Retail Thought Leader
Chairman Emeritus, Relex Solutions
Traffic is by no means a perfect measure of the trend in awareness and strength of a brand but it is as good as the other measures we have today. Also, the importance of knowing the traffic flow by time is to manage your staffing to maximize the conversion rate of that traffic. Many retailers today still plan their staff schedules based on sales and history and not the traffic flow resulting in an imperfect schedule. If you are understaffed at certain times of the day you will not optimize sales and this leads to a continued loss of sales. The ability to manage the quality of your staff and get the very best people on the shop floor at the busiest time is crucial to getting the best results out of your stores.
Managing Director, StoreStream Metrics, LLC
Traffic is one important metric in better understanding the shopping journey. I’ve been designing and conducting in-store shopper journey measurement and analysis for more than 10 years. Understanding the entire journey all the way through to their purchases unveils many invaluable insights. Traffic measurement alone is a hollow number whose value is learning if your traditional advertising and marketing is drawing more people. Focusing on more specifics — a specific category and select products within the category will provide invaluable insights and accountability to specific brands. In the end — whether it’s finding value (an ROI) for in-store technology or measuring the efficacy of in-store digital content and/or experiences — the numbers that speak the loudest in the boardroom are those that answer the question, “did it sell more stuff?”
Managing Director North America, Fluent Commerce
The key to traffic data is who a retailer shares it with, both internally and externally. By using this knowledge as a base of information for everything from shopper marketing and in-store staffing to merchandising and even loss prevention, retailers can better match their tactics to the needs and desires of the customer. By sharing the data with trading partners, the value chain becomes optimized for the purpose of pushing products and services down to the shopper and getting feedback from the shopper more immediately. This then lends itself to more collaboration and better returns for everyone.
CEO, Alert Tech
Traffic is a very important gauge of customer engagement for retailers whether online or in-store. Online retailers measure time, page views, cart size, etc. Similar traffic and engagement can and should be measured in-store.

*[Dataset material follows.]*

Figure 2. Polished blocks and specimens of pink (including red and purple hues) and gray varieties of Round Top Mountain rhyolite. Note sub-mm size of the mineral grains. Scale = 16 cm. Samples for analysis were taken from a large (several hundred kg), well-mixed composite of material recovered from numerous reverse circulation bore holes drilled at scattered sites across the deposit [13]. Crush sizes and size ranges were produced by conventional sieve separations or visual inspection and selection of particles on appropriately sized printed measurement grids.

A customer who enters an apparel retailer, looks around and then leaves without purchase is very different from the customer who enters, looks, gathers some items, uses the fitting room, then leaves without purchase.

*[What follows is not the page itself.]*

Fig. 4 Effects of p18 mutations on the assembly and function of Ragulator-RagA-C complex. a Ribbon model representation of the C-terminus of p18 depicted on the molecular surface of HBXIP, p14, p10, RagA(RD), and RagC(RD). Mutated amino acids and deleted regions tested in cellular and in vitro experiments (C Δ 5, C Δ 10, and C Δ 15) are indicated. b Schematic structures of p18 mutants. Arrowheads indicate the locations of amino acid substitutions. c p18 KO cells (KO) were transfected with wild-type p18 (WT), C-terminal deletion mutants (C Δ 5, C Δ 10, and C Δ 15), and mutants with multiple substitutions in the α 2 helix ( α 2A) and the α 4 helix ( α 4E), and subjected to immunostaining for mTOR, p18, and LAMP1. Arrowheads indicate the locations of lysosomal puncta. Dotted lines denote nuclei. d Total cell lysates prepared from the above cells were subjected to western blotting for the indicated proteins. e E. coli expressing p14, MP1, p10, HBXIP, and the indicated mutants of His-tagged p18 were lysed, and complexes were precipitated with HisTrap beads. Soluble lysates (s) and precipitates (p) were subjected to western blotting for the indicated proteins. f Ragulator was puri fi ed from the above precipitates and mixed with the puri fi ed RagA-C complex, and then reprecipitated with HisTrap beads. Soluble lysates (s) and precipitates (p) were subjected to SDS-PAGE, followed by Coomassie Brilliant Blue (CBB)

The percent of door traffic that utilizes the fitting room is a very important metric that should be tracked. This customer is 70 percent likely to buy. If they don’t, the reason should be of great interest to the retailer.
The good news is that this and other valuable information is now readily available with the use of sensor technology in fitting rooms and on clothing. Gone are the days of the in-store experience being unknowable and unmeasurable. Retailers just need to make the investment in the technologies that provide this information and offer tools to act on it.